Delivering a key note address at 3rd Annual Internal Security National Seminar on ‘Radicalisation: A Growing Security Challenge for India’ organised by the Institute for Defence Studies & Analyses (IDSA), Pillai called to reach out to the communities and exhort them to work within themselves to work out anti-radical strategies.
The seminar viewed the recent attempts of mass mobilisation on ideological lines to create social polarisation as a dangerous trend that is being abetted by growing instances of religious intolerance and provocations and aided by diatribes aired on electronic and social websites.
This is giving rise to charge up atmosphere of insecurity and alienation that breeds radicalisation which is the first step extremism.
“Traditional family structures and communities can play a crucial role in countering radicalisation in India… Our family and community structures prevent people from switching to extreme ideologies,” asserted Pillai.
Defining radicalisation, Pillai said that it is a process of changing people’s perception to the extreme extent, where it may manifest itself in violence and curbing the freedom of expression of others and advocated a ‘strong state and rule of law’ as the two key elements of the Indian counter-radicalisation strategy.

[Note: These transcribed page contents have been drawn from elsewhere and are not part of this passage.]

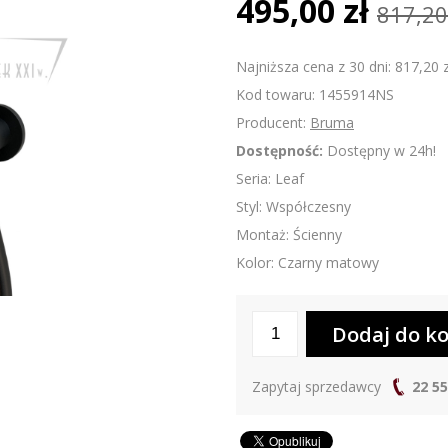
495,00 zł
817,20
Najniższa cena z 30 dni: 817,20 z
Kod towaru: 1455914NS
Producent:
Bruma
Dostępność:
Dostępny w 24h!
Seria: Leaf
Styl: Współczesny
Montaż: Ścienny
Kolor: Czarny matowy
Zapytaj sprzedawcy
22 55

Cautioning about the sudden increase in instances of religious bigotry, irrationality and a concerted effort to homogenise the society, especially by the majority community, noted sociologist Professor T K Oommen, said, they are a sure way to instill radicalisation.

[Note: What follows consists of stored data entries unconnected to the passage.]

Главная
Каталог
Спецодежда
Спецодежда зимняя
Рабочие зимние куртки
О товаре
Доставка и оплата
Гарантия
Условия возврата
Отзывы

How people at responsible positions can proudly state that Ganesha was an example of plastic surgery and we had Pushpak Viman? Such statements devoid of scientific temper are dangerous and a sure way to instil radicalisation, Prof Oommen said.
“If there is consensus on the idea of India then there can be consensus of defeating radicalisation,” he said.
Describing Islamic radicalisation as an import of Pakistan’s doctrine to bleed India with the help of ISI, Lt. Gen Hasnain called for the need to constitute a national perception management board headed by academicians to understand radicalisation and suggest ways to counter it.